Douglas Reynolds, President, commented on the announcement. “The first nine months of fiscal year 2015 have been better than we anticipated when compared to our business plan. We attribute that to booking several natural gas transmission projects earlier in the fiscal year than what we expected. We have increased income from continuing operations before tax by $1.0 million when comparing the nine months ended June 30, 2015 to June 30, 2014.” Reynolds continued, “We lost out on some projects in the third quarter of fiscal year 2015 due to the competitive bidding process. Even with that, we feel that we have enough projects under contract to make fiscal year 2015 successful. We are still seeing considerable interest for our services, but most of the opportunities wouldn’t be an impact until fiscal year 2016. We currently have a projected backlog of $48.8 million and, additionally, we expect to sign a $10.0 million contract in the next couple months for work that will begin in fiscal year 2016.”
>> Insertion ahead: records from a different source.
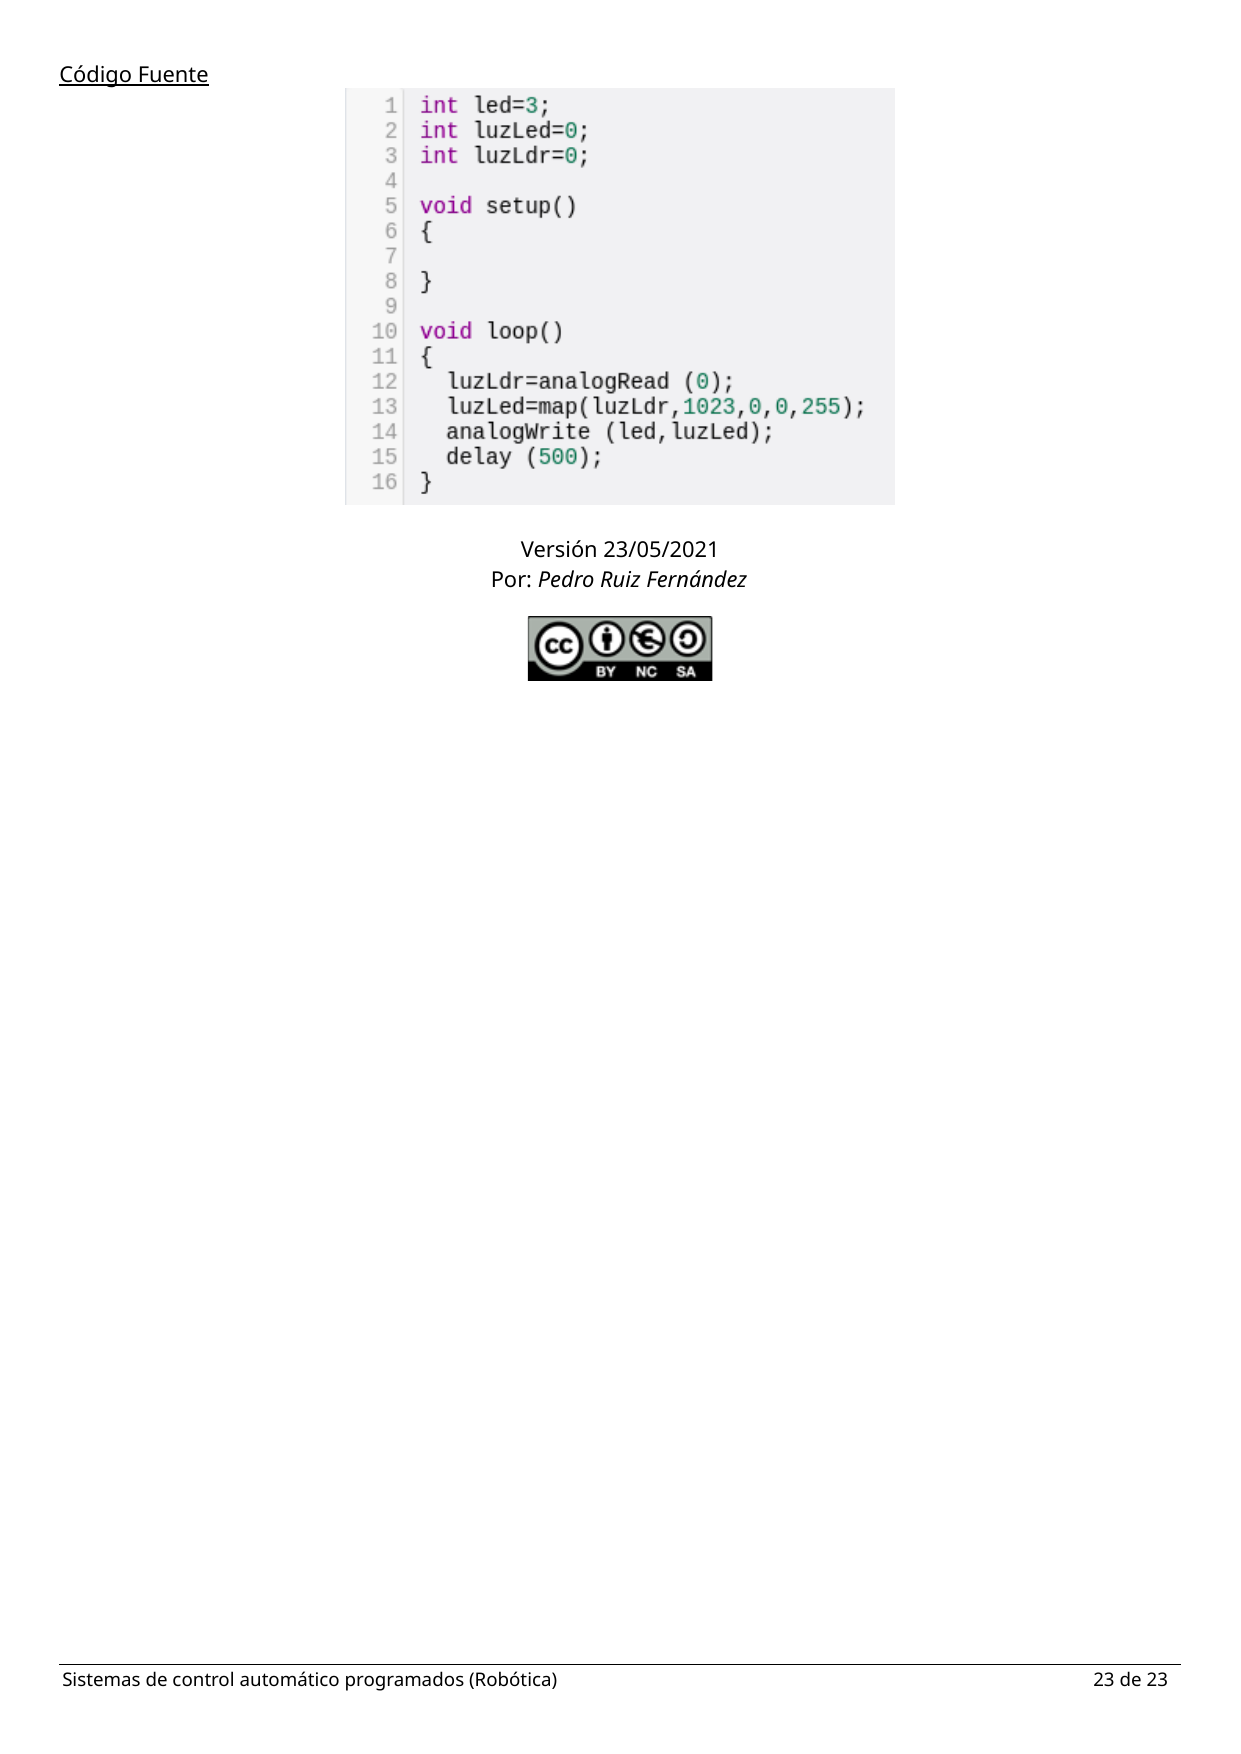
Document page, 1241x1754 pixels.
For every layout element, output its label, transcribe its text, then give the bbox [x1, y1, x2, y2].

picture [345, 88, 895, 505]
text Versión 23/05/2021 [59, 534, 1181, 564]
text Por: Pedro Ruiz Fernández [59, 564, 1181, 594]
text Código Fuente [59, 59, 1181, 89]
picture [527, 616, 713, 681]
Please refer to the table below that reconciles EBITDA and EBITDA per share:
Three Months Ended | Three Months Ended | Nine Months Ended | Nine Months Ended | |||||||||||||
June 30, 2015 | June 30, 2014 | June 30, 2015 | June 30, 2014 | |||||||||||||
Revenue | $ | 35,120,857 | $ | 21,486,057 | $ | 79,137,465 | $ | 60,580,891 | ||||||||
Cost of revenues | 32,192,692 | 19,762,712 | 72,859,295 | 55,216,775 | ||||||||||||
Gross margin | 2,928,165 | 1,723,345 | 6,278,170 | 5,364,116 | ||||||||||||
Selling and administrative expenses | 1,514,546 | 1,531,682 | 5,061,144 | 4,920,068 | ||||||||||||
Income from operations | 1,413,619 | 191,663 | 1,217,026 | 444,048 | ||||||||||||
Depreciation expense | 842,130 | 843,366 | 2,582,252 | 2,538,052 | ||||||||||||
EBITDA | $ | 2,255,749 | $ | 1,035,029 | $ | 3,799,278 | $ | 2,982,100 | ||||||||
Common shares outstanding | 14,239,836 | 14,239,836 | 14,239,836 | 14,239,836 | ||||||||||||
EBITDA per common share | $ | 0.16 | $ | 0.07 | $ | 0.27 | $ | 0.21 |
Certain statements contained in the release, including without limitation statements including the words "believes," "anticipates," "intends," "expects" or words of similar import, constitute "forward-looking statements" within the meaning of section 21E of the Securities Exchange Act of 1934, as amended (the "Exchange Act"). Such forward-looking statements involve known and unknown risks, uncertainties and other factors that may cause the actual results, performance or achievements of the Company to be materially different from any future results, performance or achievements of the Company expressed or implied by such forward-looking statements. Such factors include, among others, general economic and business conditions, changes in business strategy or development plans and other factors referenced in this release. Given these uncertainties, prospective investors are cautioned not to place undue reliance on such forward-looking statements. The Company disclaims any obligation to update any such factors or to publicly announce the results of any revisions to any of the forward-looking statements contained herein to reflect future events or developments.